Wien will Asyl-Schnellverfahren
30. März 2016Das von der Regierung selbst in Auftrag gegebene Gutachten stuft eine strikte zahlenmäßige Begrenzung der Asylanträge als rechtswidrig ein. Österreich hat für dieses Jahr festgelegt, dass höchstens 37.500 Asylanträge akzeptiert würden.
Als Reaktion auf diese juristische Expertise kündigten Innenministerin Johanna Mikl-Leitner und Verteidigungsminister Hans Peter Doskozil die Einführung von Asyl-Schnellverfahren an der Grenze an. Dabei solle binnen weniger Stunden für jeden Asyl-Suchenden individuell festgestellt werden, ob Gründe gegen seine Zurückweisung in ein sicheres Drittland sprechen.
Künftig verstärkter Grenzschutz
Eine weitere Folge des Gutachtens wird eine Verstärkung der Grenzsicherung sein. Dies wird nach Angaben der beiden Minister auch die österreichisch-italienische Grenze am Brenner betreffen. "Es besteht kein Grund zur Entwarnung", sagte Mikl-Leitner, die der konservativen ÖVP angehört, mit Blick auf Hunderttausende Flüchtlinge, die nach Schließung der Balkan-Route nun möglicherweise über Italien nach Europa kommen wollten.
Mit der Festlegung der Obergrenze hatte Österreich bei den Balkanstaaten einen "Domino-Effekt" ausgelöst, der letztlich zur Schließung der sogenannten Balkan-Route für Flüchtlinge und Migranten führte. Nach Angaben des Innenministeriums in Wien wurden in diesem Jahr in Österreich bisher 15.000 Asylanträge gestellt.
"Familienzusammenführung einziger Asylgrund"
Die Deutsche Presseagentur meldete unter Berufung auf Wiener Regierungsexperten, ein Antrag auf Asyl in Österreich werde sich wohl nur noch mit dem Recht auf Familienzusammenführung begründen lassen. Wenn bereits Mitglieder der "Kernfamilie" (Vater, Mutter oder minderjährige Kinder) in Österreich lebten, liege ein Asylgrund vor, so dpa.
Da bei Anreise aus einem anderen europäischen Land keine Gefahr für Leib und Leben bestehe, könnten Flüchtlinge nach Prüfung des Einzelfalls an der Grenze zurückgewiesen werden. Sie hätten dann vom Ausland aus die Möglichkeit der Rechtsbeschwerde beim Landesverwaltungsgericht.
Appell an Deutschland
Österreichs Bundeskanzler Werner Faymann von der sozialdemokratischen SPÖ erneuerte seine Aufforderung an Deutschland, klare Signale in der Flüchtlingspolitik zu senden.

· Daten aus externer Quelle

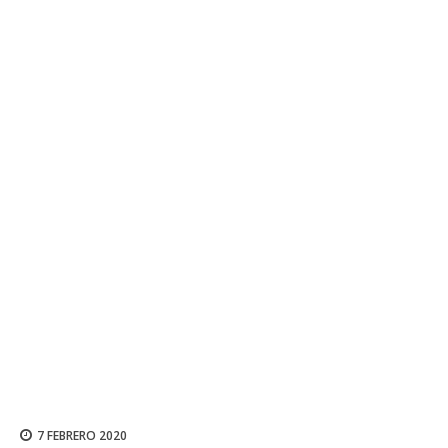
7 FEBRERO 2020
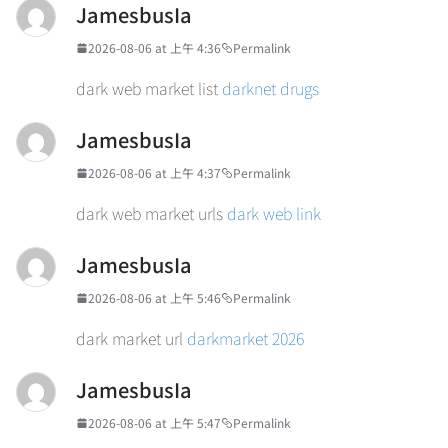
JamesbusIa
2026-08-06 at 上午 4:36
Permalink
dark web market list
darknet drugs
JamesbusIa
2026-08-06 at 上午 4:37
Permalink
dark web market urls
dark web link
JamesbusIa
2026-08-06 at 上午 5:46
Permalink
dark market url
darkmarket 2026
JamesbusIa
2026-08-06 at 上午 5:47
Permalink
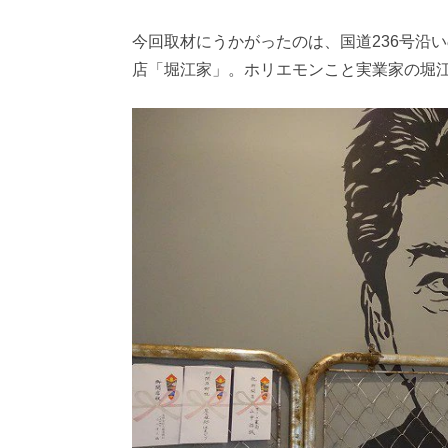
今回取材にうかがったのは、国道236号沿
店「堀江家」。ホリエモンこと実業家の堀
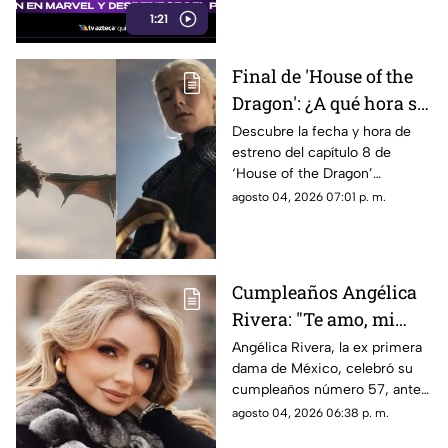
1:21
detalles.
Final de 'House of the
Dragon': ¿A qué hora se
estrena el ÚLTIMO
Descubre la fecha y hora de
estreno del capítulo 8 de
capítulo de la
‘House of the Dragon’
temporada 3 de La Casa
temporada 3 en México. Todos
agosto 04, 2026 07:01 p. m.
del Dragón en México?
los detalles del final de la serie.
Cumpleaños Angélica
Rivera: "Te amo, mi
Gaviota", uno de los
Angélica Rivera, la ex primera
dama de México, celebró su
mensajes a la ex
cumpleaños número 57, ante
primera dama
esto las muestras de cariño no
agosto 04, 2026 06:38 p. m.
esperaron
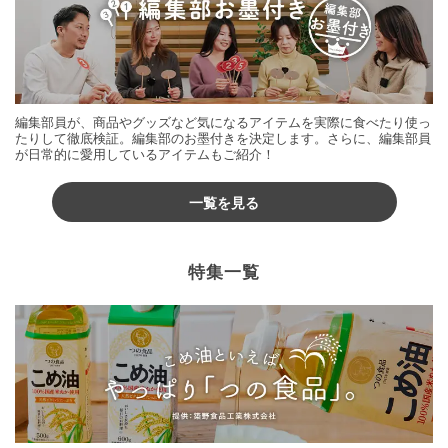
編集部員が、商品やグッズなど気になるアイテムを実際に食べたり使っ
たりして徹底検証。編集部のお墨付きを決定します。さらに、編集部員
が日常的に愛用しているアイテムもご紹介！
一覧を見る
特集一覧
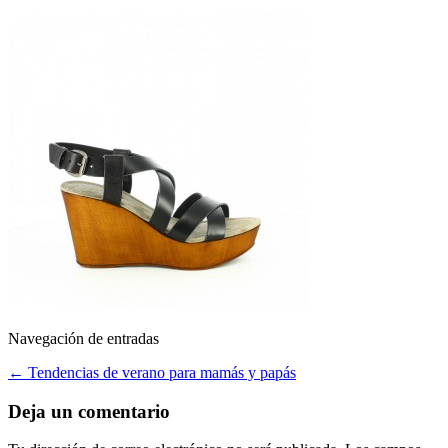
Navegación de entradas
←
Tendencias de verano para mamás y papás
Deja un comentario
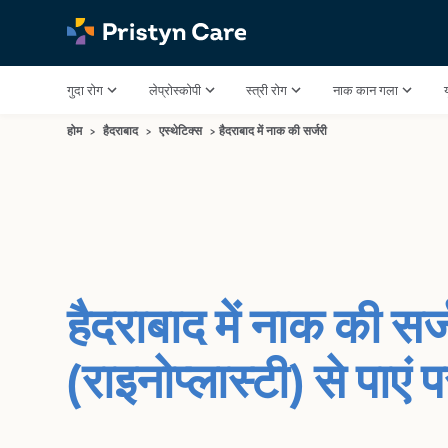
गुदा रोग
लेप्रोस्कोपी
स्त्री रोग
नाक कान गला
होम
>
हैदराबाद
>
एस्थेटिक्स
>
हैदराबाद में नाक की सर्जरी
हैदराबाद में नाक की सर्
(राइनोप्लास्टी) से पाएं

Die deutsche Haltung, einerseits im Grunde an der Willkommenspolitik festzuhalten, andererseits aber die Flüchtlinge nicht mit Transit-Visa bis in die Bundesrepublik ausstatten zu wollen, hänge wie ein "Damoklesschwert" über Fragen der legalen und illegalen Einreise.
Wenn Deutschland einige Hunderttausend Flüchtlinge aufnehmen wolle, sei das seine Sache, erklärte Faymann. Aber dann müssten die Menschen von dort geholt werden, wo sei seien, bevor sie eine "illegale Reise" anträten. Das gelte gerade für den nun zu erwartenden Andrang auf der Italien-Route.